━━ DATA EXCERPTS
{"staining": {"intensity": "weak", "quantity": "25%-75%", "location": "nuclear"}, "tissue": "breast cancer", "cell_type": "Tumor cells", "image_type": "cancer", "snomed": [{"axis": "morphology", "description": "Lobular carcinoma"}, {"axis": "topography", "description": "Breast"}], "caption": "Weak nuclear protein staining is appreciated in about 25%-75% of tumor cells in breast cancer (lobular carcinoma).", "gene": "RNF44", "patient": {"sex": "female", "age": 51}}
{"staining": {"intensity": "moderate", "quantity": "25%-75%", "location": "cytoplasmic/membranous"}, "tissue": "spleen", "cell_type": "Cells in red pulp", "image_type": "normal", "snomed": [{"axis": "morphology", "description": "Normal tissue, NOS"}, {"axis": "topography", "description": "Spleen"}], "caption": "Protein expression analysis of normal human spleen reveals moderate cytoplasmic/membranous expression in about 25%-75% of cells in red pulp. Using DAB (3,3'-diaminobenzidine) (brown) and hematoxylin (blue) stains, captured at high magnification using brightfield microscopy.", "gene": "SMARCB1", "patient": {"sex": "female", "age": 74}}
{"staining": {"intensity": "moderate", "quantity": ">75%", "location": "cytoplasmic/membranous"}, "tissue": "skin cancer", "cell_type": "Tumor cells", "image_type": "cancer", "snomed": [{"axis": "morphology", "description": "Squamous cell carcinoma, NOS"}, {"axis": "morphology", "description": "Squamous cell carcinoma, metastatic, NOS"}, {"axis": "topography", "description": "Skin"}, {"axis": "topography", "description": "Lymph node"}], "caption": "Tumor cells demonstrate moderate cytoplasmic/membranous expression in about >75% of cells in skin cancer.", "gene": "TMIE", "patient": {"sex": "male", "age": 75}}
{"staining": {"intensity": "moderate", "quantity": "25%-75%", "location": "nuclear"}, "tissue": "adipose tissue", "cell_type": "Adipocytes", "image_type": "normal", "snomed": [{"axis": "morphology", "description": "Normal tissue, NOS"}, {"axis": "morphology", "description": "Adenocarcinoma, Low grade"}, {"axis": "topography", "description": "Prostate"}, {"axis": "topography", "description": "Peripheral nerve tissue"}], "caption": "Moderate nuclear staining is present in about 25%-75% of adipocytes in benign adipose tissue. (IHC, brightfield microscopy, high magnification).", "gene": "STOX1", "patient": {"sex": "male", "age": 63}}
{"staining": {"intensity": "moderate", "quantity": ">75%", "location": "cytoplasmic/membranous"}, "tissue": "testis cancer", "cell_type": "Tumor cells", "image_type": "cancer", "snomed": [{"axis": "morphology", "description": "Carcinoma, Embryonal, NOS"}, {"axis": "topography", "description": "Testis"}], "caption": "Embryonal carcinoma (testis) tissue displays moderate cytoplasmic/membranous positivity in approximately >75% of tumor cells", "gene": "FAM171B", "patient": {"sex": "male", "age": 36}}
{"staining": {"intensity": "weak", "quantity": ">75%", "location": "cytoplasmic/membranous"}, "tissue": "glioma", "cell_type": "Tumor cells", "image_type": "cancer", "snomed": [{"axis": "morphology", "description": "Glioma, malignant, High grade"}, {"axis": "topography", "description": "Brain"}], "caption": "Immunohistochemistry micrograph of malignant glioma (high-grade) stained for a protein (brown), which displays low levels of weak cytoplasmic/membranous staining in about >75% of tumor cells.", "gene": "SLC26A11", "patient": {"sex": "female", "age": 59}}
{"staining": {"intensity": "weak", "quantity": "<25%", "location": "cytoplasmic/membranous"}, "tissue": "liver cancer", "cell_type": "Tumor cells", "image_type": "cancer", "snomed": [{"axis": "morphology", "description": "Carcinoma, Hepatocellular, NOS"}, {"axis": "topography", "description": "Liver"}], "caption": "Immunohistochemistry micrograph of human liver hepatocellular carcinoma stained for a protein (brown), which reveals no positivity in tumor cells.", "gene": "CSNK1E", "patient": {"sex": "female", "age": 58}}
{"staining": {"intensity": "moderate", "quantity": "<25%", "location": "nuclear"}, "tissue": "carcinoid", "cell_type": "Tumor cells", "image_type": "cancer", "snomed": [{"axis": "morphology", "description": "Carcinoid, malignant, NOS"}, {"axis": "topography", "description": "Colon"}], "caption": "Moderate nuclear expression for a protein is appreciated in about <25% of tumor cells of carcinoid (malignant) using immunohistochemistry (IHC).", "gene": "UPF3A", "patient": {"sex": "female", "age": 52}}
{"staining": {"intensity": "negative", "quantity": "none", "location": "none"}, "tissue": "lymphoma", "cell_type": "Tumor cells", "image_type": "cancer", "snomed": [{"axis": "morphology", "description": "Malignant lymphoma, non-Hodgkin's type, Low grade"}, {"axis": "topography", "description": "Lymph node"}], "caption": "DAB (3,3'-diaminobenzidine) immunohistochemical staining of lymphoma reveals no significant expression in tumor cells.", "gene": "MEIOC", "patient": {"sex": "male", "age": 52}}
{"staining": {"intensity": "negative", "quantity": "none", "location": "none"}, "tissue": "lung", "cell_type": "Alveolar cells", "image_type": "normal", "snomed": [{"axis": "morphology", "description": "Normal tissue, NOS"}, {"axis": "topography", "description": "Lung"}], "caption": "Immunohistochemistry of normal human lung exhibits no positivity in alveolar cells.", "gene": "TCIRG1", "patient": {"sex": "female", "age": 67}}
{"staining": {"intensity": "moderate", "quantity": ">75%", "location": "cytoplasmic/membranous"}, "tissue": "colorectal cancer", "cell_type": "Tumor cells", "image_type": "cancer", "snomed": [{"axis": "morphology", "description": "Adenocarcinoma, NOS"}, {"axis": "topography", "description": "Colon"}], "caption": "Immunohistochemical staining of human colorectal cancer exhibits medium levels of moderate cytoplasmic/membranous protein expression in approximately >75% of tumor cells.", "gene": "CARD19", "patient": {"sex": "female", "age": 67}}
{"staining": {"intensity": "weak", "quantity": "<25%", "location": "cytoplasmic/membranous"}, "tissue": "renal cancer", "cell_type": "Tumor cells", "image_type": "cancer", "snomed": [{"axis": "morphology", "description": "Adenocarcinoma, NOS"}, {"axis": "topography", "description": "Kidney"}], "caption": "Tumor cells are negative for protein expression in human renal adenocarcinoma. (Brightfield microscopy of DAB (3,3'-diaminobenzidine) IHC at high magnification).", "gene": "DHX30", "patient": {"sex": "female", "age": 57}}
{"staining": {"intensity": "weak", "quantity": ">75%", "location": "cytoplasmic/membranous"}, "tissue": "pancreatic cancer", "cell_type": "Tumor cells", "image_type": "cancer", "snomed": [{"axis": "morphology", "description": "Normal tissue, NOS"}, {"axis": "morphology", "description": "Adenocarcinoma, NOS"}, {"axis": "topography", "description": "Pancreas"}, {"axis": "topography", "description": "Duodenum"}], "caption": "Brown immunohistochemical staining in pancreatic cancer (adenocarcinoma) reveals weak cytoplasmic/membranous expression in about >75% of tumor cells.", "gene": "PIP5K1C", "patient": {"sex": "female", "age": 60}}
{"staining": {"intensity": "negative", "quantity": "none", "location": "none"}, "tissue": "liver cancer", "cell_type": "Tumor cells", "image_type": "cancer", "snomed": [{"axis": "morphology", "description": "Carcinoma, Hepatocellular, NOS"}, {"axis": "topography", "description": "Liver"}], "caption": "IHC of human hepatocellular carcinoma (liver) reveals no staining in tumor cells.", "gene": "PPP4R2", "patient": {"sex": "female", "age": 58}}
━━━━
**WHAT IS REQUIRED**
The line containing "cells are negative" and every line after it, through the end of the records above: output exactly those, and nothing else.

**ANSWER TO THE EXERCISE**
{"staining": {"intensity": "weak", "quantity": "<25%", "location": "cytoplasmic/membranous"}, "tissue": "renal cancer", "cell_type": "Tumor cells", "image_type": "cancer", "snomed": [{"axis": "morphology", "description": "Adenocarcinoma, NOS"}, {"axis": "topography", "description": "Kidney"}], "caption": "Tumor cells are negative for protein expression in human renal adenocarcinoma. (Brightfield microscopy of DAB (3,3'-diaminobenzidine) IHC at high magnification).", "gene": "DHX30", "patient": {"sex": "female", "age": 57}}
{"staining": {"intensity": "weak", "quantity": ">75%", "location": "cytoplasmic/membranous"}, "tissue": "pancreatic cancer", "cell_type": "Tumor cells", "image_type": "cancer", "snomed": [{"axis": "morphology", "description": "Normal tissue, NOS"}, {"axis": "morphology", "description": "Adenocarcinoma, NOS"}, {"axis": "topography", "description": "Pancreas"}, {"axis": "topography", "description": "Duodenum"}], "caption": "Brown immunohistochemical staining in pancreatic cancer (adenocarcinoma) reveals weak cytoplasmic/membranous expression in about >75% of tumor cells.", "gene": "PIP5K1C", "patient": {"sex": "female", "age": 60}}
{"staining": {"intensity": "negative", "quantity": "none", "location": "none"}, "tissue": "liver cancer", "cell_type": "Tumor cells", "image_type": "cancer", "snomed": [{"axis": "morphology", "description": "Carcinoma, Hepatocellular, NOS"}, {"axis": "topography", "description": "Liver"}], "caption": "IHC of human hepatocellular carcinoma (liver) reveals no staining in tumor cells.", "gene": "PPP4R2", "patient": {"sex": "female", "age": 58}}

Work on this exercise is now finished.